Its domestic appliances division had a large share of the electric and gas cooker market sold under the brand names Tricity, Main and Moffat. It was also a substantial manufacturer of refrigerators, gas fires and small electric appliances. Thorn was also a major manufacturer of industrial catering equipment through its subsidiaries, Benham & Sons and James Scott & Co. Through a joint venture with AEI (Thorn-AEI Radio Valves and Tubes), they were one of two major manufacturers of valves and tubes in the UK, including colour television tubes. The brand names of the products were Mazda and Brimar.

===Radio Rentals acquisition===
In 1968, Thorn acquired the British firm Radio Rentals in exchange for £180 million, and incorporated it into the Domestic Electrical Rentals (DER) business, which became the largest television rental group in Great Britain with 2.6 million subscribers and 1,300 stores. The same year, it also acquired Kenwood Manufacturing, a British-based domestic appliance producer, via a hostile takeover.

American company General Telephone and Electronics (GTE) built up a large interest in Thorn, with the potential of a merger rumoured.
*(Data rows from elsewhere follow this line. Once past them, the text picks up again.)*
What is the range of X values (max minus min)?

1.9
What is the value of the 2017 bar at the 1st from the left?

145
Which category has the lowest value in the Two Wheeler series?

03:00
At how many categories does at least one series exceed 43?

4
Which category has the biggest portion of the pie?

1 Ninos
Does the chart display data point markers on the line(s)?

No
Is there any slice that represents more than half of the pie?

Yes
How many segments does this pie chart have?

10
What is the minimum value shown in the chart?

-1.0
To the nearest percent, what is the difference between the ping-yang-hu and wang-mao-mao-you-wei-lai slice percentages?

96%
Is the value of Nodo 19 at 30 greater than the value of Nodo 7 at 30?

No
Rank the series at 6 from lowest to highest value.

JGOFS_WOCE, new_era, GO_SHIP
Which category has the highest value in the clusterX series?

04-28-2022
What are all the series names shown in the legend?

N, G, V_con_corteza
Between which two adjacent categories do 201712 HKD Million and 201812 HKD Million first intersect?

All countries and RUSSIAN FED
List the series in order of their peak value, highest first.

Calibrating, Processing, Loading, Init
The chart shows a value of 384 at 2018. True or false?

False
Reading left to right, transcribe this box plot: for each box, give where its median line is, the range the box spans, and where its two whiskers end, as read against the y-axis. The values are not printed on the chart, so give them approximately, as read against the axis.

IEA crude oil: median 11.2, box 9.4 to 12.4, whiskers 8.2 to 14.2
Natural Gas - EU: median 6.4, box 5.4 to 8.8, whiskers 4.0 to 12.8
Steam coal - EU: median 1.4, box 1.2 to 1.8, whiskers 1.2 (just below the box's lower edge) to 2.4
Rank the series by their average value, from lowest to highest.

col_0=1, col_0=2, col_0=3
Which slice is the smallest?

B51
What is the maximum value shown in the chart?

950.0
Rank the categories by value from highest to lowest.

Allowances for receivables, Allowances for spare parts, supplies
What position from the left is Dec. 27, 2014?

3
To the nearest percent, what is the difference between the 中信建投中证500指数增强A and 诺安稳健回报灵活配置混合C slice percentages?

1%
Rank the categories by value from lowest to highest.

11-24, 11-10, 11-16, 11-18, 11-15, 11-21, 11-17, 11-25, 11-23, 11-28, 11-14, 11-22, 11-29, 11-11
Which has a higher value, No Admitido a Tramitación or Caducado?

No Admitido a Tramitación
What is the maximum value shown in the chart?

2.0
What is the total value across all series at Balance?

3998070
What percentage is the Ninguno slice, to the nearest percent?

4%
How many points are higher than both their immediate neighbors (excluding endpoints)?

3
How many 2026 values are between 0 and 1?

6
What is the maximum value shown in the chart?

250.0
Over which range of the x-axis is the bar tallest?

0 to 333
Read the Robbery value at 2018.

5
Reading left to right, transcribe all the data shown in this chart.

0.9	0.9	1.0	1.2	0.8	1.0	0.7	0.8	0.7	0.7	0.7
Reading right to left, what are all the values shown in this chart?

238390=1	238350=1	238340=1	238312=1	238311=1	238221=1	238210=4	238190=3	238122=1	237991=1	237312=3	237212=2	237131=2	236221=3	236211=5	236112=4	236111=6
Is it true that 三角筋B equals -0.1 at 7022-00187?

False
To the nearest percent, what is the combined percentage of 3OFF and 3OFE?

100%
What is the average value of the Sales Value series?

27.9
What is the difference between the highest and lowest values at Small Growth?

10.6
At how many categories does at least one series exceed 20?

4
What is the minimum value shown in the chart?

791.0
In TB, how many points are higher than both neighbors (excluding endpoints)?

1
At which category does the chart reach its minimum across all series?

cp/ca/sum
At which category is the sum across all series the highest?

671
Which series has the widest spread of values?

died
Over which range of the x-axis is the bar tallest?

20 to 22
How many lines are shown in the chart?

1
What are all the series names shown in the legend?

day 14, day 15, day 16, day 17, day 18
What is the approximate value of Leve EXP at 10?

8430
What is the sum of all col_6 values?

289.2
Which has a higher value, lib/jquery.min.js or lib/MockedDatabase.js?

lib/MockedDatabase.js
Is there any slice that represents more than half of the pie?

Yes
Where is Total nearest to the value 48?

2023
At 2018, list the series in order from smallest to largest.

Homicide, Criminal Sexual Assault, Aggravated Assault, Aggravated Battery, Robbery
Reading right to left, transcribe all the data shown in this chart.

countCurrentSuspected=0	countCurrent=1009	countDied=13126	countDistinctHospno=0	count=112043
In the 1960s, GTE shared their technical knowledge of colour television tubes from their now subsidiary, Sylvania Electric Products, with Thorn.

GTE sold its shares in 1968 following the acquisition of Radio Rentals. They set up a joint venture in the 1970s to try and break into the UK telephone equipment market. GT&E was later replaced by Ericsson of Sweden who wanted a foothold in the UK equipment market and who eventually bought out Thorn's interest.

The Thorn Group's other notable brands over the years included Rumbelows (electrical goods), Thorn Kidde (fire protection) and TMD
(microwave equipment).

==Merger with EMI==

Thorn merged with the EMI Group in October 1979, to form Thorn EMI.

During the late 1980s and early 1990s, Thorn EMI sought out a buyer for its electronics wing, but failed to conclude any deal. On 16 August 1996, Thorn EMI shareholders voted in favour of de-merging Thorn. Thereafter, the electronics and rentals divisions were divested as Thorn plc.

==Post demerger==
In July 1998, it was announced that Future Rentals, a subsidiary of the Japanese investment bank Nomura Group, would acquire Thorn in exchange for £980 million ($1.63 billion). Two years later, the company was transferred buyout specialists Terra Firma Capital Partners, which set up the BrightHouse chain. In June 2007, the remainder of the company was sold to a private buyer in June 2007.

Big Brown Box was launched in Australia in 2008 by Thorn, and was later sold to Appliances Online, a subsidiary of Winning Appliances, in 2011. The site was an online retailer of AV equipment, consumer electronics, and appliances.